> **练习**:
(a) 请列出 Kafka 说明中所有带编号的标题。
(b) 接着 Kafka 说明的最后一句往下写。

Contents
1.3. Apache Kafka¶
Apache Kafka 是一种高吞吐的分布式发布订阅消息系统,可以提供消息的持久化,即使数据以TB的消息存储也能够保持长时间的文档性能,同时Kafka也支持Hadoop并行数据加载。
1.3.1. Apache Kafka的安装、配置、使用¶
1.下载安装¶
安装包的下载地址为 http://kafka.apache.org/downloads.html>
这里下载的是kafka_2.13-2.5.0.tgz
tar -xzf kafka_2.13-2.5.0.tgz
cd kafka_2.13-2.5.0.
解压安装包kafka_2.13-2.5.0.tgz到任意安装目录,如果是unix系统,则执行安装目录下的bin目录下的脚本,如果是windows系统,则执行bin/windows目录下的脚本。

提取出的数据条目:
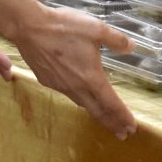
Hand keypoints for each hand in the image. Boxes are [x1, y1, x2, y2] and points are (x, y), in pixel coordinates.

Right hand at [4, 4, 137, 138]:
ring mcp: (60, 85)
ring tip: (104, 117)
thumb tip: (132, 47)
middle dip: (112, 123)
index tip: (132, 128)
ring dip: (96, 112)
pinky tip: (79, 94)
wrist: (29, 28)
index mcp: (91, 77)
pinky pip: (67, 94)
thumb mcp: (97, 29)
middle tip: (122, 134)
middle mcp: (76, 87)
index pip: (111, 103)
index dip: (122, 116)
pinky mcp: (47, 81)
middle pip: (97, 111)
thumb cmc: (64, 28)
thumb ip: (116, 40)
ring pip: (81, 103)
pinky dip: (79, 99)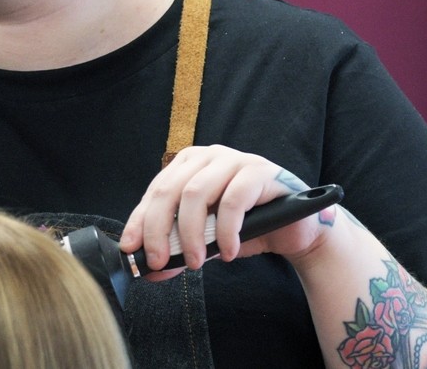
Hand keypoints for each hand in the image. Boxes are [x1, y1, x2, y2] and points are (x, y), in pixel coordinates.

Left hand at [118, 145, 336, 279]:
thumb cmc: (246, 229)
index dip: (139, 221)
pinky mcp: (261, 172)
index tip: (131, 250)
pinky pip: (233, 200)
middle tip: (159, 262)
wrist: (295, 230)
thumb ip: (178, 250)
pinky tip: (227, 253)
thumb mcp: (206, 241)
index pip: (155, 192)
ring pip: (197, 193)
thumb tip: (149, 270)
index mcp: (189, 165)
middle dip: (158, 229)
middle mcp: (209, 156)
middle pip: (170, 190)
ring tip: (194, 263)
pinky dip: (225, 232)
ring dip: (191, 234)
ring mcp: (235, 160)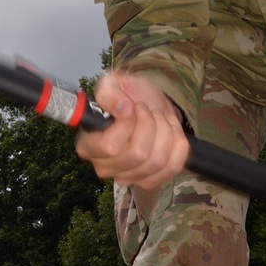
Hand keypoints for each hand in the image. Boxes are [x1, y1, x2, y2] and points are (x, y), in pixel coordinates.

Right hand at [75, 71, 189, 189]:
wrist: (148, 104)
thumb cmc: (127, 95)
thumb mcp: (113, 84)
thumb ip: (109, 93)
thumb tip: (121, 107)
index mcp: (88, 146)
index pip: (109, 146)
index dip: (127, 124)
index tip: (132, 106)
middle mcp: (104, 167)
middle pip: (137, 154)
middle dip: (150, 124)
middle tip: (147, 110)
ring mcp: (128, 177)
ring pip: (157, 161)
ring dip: (165, 132)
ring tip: (158, 118)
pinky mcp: (150, 181)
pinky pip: (172, 167)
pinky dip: (177, 146)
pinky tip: (170, 133)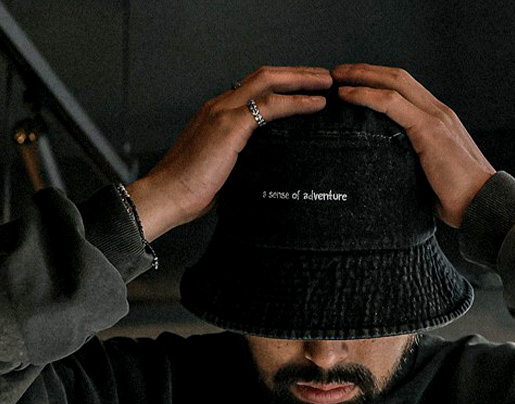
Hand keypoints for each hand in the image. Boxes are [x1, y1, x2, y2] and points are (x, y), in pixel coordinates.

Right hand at [128, 66, 332, 239]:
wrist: (166, 196)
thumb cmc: (187, 192)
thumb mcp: (219, 172)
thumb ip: (237, 163)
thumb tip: (261, 173)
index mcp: (215, 115)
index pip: (252, 89)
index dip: (280, 85)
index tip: (302, 89)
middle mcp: (218, 106)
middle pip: (264, 76)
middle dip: (296, 73)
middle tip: (322, 77)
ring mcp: (223, 113)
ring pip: (269, 82)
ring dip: (301, 80)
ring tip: (326, 83)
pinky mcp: (230, 127)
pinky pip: (270, 106)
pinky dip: (297, 102)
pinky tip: (315, 104)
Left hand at [331, 64, 494, 227]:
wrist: (482, 204)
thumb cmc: (459, 200)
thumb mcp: (431, 176)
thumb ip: (414, 167)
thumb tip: (392, 178)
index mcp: (439, 121)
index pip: (406, 89)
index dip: (379, 82)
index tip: (353, 84)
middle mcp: (439, 112)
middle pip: (397, 77)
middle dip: (365, 71)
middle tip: (337, 73)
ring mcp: (435, 117)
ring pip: (393, 82)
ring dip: (361, 77)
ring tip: (336, 79)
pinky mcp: (429, 129)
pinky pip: (391, 103)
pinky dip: (365, 95)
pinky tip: (346, 96)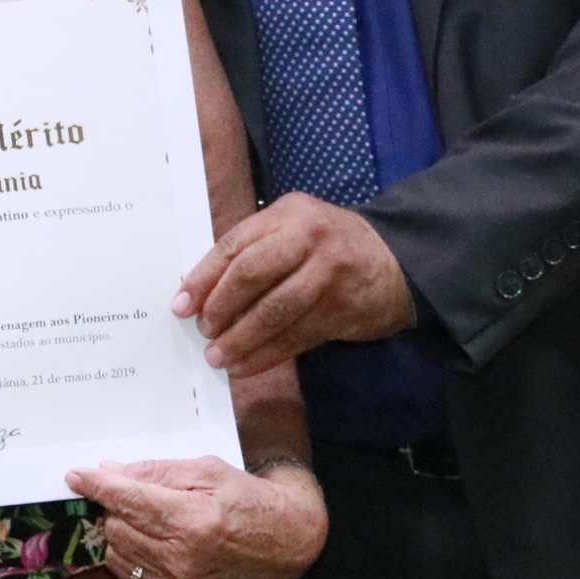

> **参考答案**:
(a)
1.3. Apache Kafka
1.3.1. Apache Kafka的安装、配置、使用
1.下载安装

(b)
2.启动kafka server服务¶
因Kafka使用了ZooKeeper,所以,首先启动ZooKeeper(Kafka自带打包和配置好了的ZooKeeper),执行:
[root@px-master kafka_2.13-2.5.0]# ./bin/zookeeper-server-start.sh config/zookeeper.properties
现在启动Kafka服务:
[root@px-master kafka_2.13-2.5.0]# ./bin/kafka-server-start.sh config/server.properties &
3.创建topic¶
创建一个名为“test”的Topic,只有一个分区和一个备份:
[root@px-master kafka_2.13-2.5.0]# ./bin/kafka-topics.sh --create --zookeeper localhost:2181 --replication-factor 1 --partitions 1 --topic test
Created topic test.
创建好之后,可以通过运行以下命令,查看已创建的topic信息:
[root@px-master kafka_2.13-2.5.0]# ./bin/kafka-topics.sh --list --zookeeper localhost:2181
test
除了手工创建topic,我们也可以配置直接的broker,当发布一个不存在的topic时,来自动创建topic。
4.发送消息¶
Kafka提供一个命令行的工具,可以从输入文件或者命令行中读取消息并发送给Kafka集群,每一行是一条消息。
运行Producer程序,然后在控制台输入几条消息到服务器。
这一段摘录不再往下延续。